→ EXERCISE GOAL:
Each line from the one containing "And so: the" to the last line of the listing below must be reproduced exactly, and nothing more.
-=-=-
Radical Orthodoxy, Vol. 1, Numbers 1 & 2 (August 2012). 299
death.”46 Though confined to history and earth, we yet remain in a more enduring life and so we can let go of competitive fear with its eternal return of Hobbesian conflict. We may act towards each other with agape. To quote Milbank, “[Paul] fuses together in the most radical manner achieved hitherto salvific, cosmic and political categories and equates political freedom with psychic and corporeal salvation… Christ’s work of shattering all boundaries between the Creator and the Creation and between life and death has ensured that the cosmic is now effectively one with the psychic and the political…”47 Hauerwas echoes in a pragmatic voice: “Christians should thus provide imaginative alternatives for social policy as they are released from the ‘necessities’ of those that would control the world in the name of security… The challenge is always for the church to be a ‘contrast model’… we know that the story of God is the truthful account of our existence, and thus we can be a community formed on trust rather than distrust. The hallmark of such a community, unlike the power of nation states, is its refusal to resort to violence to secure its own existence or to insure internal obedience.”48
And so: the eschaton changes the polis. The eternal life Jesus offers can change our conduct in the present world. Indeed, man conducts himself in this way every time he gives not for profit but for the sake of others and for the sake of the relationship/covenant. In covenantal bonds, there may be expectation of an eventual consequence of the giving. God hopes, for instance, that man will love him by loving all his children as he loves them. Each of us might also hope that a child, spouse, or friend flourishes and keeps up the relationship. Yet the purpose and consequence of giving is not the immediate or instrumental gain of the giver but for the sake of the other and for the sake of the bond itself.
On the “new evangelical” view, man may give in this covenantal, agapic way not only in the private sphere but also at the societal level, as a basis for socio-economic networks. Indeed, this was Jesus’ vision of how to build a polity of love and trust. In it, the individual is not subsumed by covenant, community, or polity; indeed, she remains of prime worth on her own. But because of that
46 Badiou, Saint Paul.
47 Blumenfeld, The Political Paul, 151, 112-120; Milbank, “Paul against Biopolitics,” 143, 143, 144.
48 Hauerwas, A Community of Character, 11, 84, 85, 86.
-=-=-
→ ANSWER TO THIS EXERCISE:
And so: the eschaton changes the polis. The eternal life Jesus offers can change our conduct in the present world. Indeed, man conducts himself in this way every time he gives not for profit but for the sake of others and for the sake of the relationship/covenant. In covenantal bonds, there may be expectation of an eventual consequence of the giving. God hopes, for instance, that man will love him by loving all his children as he loves them. Each of us might also hope that a child, spouse, or friend flourishes and keeps up the relationship. Yet the purpose and consequence of giving is not the immediate or instrumental gain of the giver but for the sake of the other and for the sake of the bond itself.
On the “new evangelical” view, man may give in this covenantal, agapic way not only in the private sphere but also at the societal level, as a basis for socio-economic networks. Indeed, this was Jesus’ vision of how to build a polity of love and trust. In it, the individual is not subsumed by covenant, community, or polity; indeed, she remains of prime worth on her own. But because of that
46 Badiou, Saint Paul.
47 Blumenfeld, The Political Paul, 151, 112-120; Milbank, “Paul against Biopolitics,” 143, 143, 144.
48 Hauerwas, A Community of Character, 11, 84, 85, 86.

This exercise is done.